→ **Job**:
Write out all of the data again, precisely as it appears.
──────── Source information
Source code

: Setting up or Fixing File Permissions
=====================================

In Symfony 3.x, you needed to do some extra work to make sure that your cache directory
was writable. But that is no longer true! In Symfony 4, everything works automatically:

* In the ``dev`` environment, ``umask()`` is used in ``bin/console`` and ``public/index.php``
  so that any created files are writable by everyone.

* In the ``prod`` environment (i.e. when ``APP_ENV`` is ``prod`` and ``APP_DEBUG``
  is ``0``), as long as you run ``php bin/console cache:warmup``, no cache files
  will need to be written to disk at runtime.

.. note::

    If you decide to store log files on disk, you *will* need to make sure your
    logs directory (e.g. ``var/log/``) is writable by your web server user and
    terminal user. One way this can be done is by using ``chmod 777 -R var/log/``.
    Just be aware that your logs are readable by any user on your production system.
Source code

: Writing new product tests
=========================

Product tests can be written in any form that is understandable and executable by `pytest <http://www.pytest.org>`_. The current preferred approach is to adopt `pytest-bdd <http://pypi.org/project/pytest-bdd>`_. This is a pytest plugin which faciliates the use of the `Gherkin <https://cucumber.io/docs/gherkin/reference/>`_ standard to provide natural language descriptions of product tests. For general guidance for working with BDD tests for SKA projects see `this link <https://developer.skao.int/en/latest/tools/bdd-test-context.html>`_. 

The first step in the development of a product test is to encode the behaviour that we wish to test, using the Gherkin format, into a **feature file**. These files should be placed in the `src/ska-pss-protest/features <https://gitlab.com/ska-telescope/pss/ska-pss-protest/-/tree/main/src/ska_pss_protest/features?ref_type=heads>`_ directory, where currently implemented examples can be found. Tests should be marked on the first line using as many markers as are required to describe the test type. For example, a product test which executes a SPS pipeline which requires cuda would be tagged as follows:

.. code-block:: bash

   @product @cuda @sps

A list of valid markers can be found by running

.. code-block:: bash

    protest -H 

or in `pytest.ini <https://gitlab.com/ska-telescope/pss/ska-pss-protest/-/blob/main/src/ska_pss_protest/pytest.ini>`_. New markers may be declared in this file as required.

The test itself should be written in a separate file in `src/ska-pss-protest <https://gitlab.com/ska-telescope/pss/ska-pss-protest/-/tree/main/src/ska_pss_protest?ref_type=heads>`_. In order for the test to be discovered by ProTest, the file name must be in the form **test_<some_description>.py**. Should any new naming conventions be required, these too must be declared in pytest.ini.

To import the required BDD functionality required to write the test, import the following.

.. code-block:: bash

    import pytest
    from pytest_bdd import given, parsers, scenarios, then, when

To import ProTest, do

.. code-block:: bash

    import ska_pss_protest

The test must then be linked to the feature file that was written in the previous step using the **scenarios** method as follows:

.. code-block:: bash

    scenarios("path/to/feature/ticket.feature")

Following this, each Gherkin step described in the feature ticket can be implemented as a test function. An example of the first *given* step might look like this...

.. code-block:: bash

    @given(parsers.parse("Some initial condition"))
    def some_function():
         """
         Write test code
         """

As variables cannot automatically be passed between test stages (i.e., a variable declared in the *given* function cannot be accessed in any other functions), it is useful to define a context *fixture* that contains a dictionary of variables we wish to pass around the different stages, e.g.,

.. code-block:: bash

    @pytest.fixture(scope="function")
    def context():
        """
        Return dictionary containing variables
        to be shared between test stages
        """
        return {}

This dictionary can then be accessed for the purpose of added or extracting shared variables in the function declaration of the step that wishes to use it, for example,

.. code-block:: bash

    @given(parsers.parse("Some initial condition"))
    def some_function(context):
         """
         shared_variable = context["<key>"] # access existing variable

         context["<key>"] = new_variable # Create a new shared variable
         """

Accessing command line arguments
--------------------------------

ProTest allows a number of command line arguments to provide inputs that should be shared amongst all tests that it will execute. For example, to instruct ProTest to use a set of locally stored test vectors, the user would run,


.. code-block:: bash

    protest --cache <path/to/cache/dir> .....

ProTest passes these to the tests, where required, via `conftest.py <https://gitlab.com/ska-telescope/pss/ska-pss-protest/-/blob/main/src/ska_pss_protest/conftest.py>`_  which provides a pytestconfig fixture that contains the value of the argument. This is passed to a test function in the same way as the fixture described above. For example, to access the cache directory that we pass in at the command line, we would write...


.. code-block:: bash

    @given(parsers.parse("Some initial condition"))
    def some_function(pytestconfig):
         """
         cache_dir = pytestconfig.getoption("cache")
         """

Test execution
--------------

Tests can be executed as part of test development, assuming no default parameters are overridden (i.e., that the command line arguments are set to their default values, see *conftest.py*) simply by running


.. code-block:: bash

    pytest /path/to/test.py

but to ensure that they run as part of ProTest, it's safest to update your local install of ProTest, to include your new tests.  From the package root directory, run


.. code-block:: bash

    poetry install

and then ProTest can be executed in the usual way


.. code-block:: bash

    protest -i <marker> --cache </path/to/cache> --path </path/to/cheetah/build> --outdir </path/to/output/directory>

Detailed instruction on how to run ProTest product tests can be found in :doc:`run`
────────────────
→ **Output**:
Source code

: Setting up or Fixing File Permissions
=====================================

In Symfony 3.x, you needed to do some extra work to make sure that your cache directory
was writable. But that is no longer true! In Symfony 4, everything works automatically:

* In the ``dev`` environment, ``umask()`` is used in ``bin/console`` and ``public/index.php``
  so that any created files are writable by everyone.

* In the ``prod`` environment (i.e. when ``APP_ENV`` is ``prod`` and ``APP_DEBUG``
  is ``0``), as long as you run ``php bin/console cache:warmup``, no cache files
  will need to be written to disk at runtime.

.. note::

    If you decide to store log files on disk, you *will* need to make sure your
    logs directory (e.g. ``var/log/``) is writable by your web server user and
    terminal user. One way this can be done is by using ``chmod 777 -R var/log/``.
    Just be aware that your logs are readable by any user on your production system.
Source code

: Writing new product tests
=========================

Product tests can be written in any form that is understandable and executable by `pytest <http://www.pytest.org>`_. The current preferred approach is to adopt `pytest-bdd <http://pypi.org/project/pytest-bdd>`_. This is a pytest plugin which faciliates the use of the `Gherkin <https://cucumber.io/docs/gherkin/reference/>`_ standard to provide natural language descriptions of product tests. For general guidance for working with BDD tests for SKA projects see `this link <https://developer.skao.int/en/latest/tools/bdd-test-context.html>`_. 

The first step in the development of a product test is to encode the behaviour that we wish to test, using the Gherkin format, into a **feature file**. These files should be placed in the `src/ska-pss-protest/features <https://gitlab.com/ska-telescope/pss/ska-pss-protest/-/tree/main/src/ska_pss_protest/features?ref_type=heads>`_ directory, where currently implemented examples can be found. Tests should be marked on the first line using as many markers as are required to describe the test type. For example, a product test which executes a SPS pipeline which requires cuda would be tagged as follows:

.. code-block:: bash

   @product @cuda @sps

A list of valid markers can be found by running

.. code-block:: bash

    protest -H 

or in `pytest.ini <https://gitlab.com/ska-telescope/pss/ska-pss-protest/-/blob/main/src/ska_pss_protest/pytest.ini>`_. New markers may be declared in this file as required.

The test itself should be written in a separate file in `src/ska-pss-protest <https://gitlab.com/ska-telescope/pss/ska-pss-protest/-/tree/main/src/ska_pss_protest?ref_type=heads>`_. In order for the test to be discovered by ProTest, the file name must be in the form **test_<some_description>.py**. Should any new naming conventions be required, these too must be declared in pytest.ini.

To import the required BDD functionality required to write the test, import the following.

.. code-block:: bash

    import pytest
    from pytest_bdd import given, parsers, scenarios, then, when

To import ProTest, do

.. code-block:: bash

    import ska_pss_protest

The test must then be linked to the feature file that was written in the previous step using the **scenarios** method as follows:

.. code-block:: bash

    scenarios("path/to/feature/ticket.feature")

Following this, each Gherkin step described in the feature ticket can be implemented as a test function. An example of the first *given* step might look like this...

.. code-block:: bash

    @given(parsers.parse("Some initial condition"))
    def some_function():
         """
         Write test code
         """

As variables cannot automatically be passed between test stages (i.e., a variable declared in the *given* function cannot be accessed in any other functions), it is useful to define a context *fixture* that contains a dictionary of variables we wish to pass around the different stages, e.g.,

.. code-block:: bash

    @pytest.fixture(scope="function")
    def context():
        """
        Return dictionary containing variables
        to be shared between test stages
        """
        return {}

This dictionary can then be accessed for the purpose of added or extracting shared variables in the function declaration of the step that wishes to use it, for example,

.. code-block:: bash

    @given(parsers.parse("Some initial condition"))
    def some_function(context):
         """
         shared_variable = context["<key>"] # access existing variable

         context["<key>"] = new_variable # Create a new shared variable
         """

Accessing command line arguments
--------------------------------

ProTest allows a number of command line arguments to provide inputs that should be shared amongst all tests that it will execute. For example, to instruct ProTest to use a set of locally stored test vectors, the user would run,


.. code-block:: bash

    protest --cache <path/to/cache/dir> .....

ProTest passes these to the tests, where required, via `conftest.py <https://gitlab.com/ska-telescope/pss/ska-pss-protest/-/blob/main/src/ska_pss_protest/conftest.py>`_  which provides a pytestconfig fixture that contains the value of the argument. This is passed to a test function in the same way as the fixture described above. For example, to access the cache directory that we pass in at the command line, we would write...


.. code-block:: bash

    @given(parsers.parse("Some initial condition"))
    def some_function(pytestconfig):
         """
         cache_dir = pytestconfig.getoption("cache")
         """

Test execution
--------------

Tests can be executed as part of test development, assuming no default parameters are overridden (i.e., that the command line arguments are set to their default values, see *conftest.py*) simply by running


.. code-block:: bash

    pytest /path/to/test.py

but to ensure that they run as part of ProTest, it's safest to update your local install of ProTest, to include your new tests.  From the package root directory, run


.. code-block:: bash

    poetry install

and then ProTest can be executed in the usual way


.. code-block:: bash

    protest -i <marker> --cache </path/to/cache> --path </path/to/cheetah/build> --outdir </path/to/output/directory>

Detailed instruction on how to run ProTest product tests can be found in :doc:`run`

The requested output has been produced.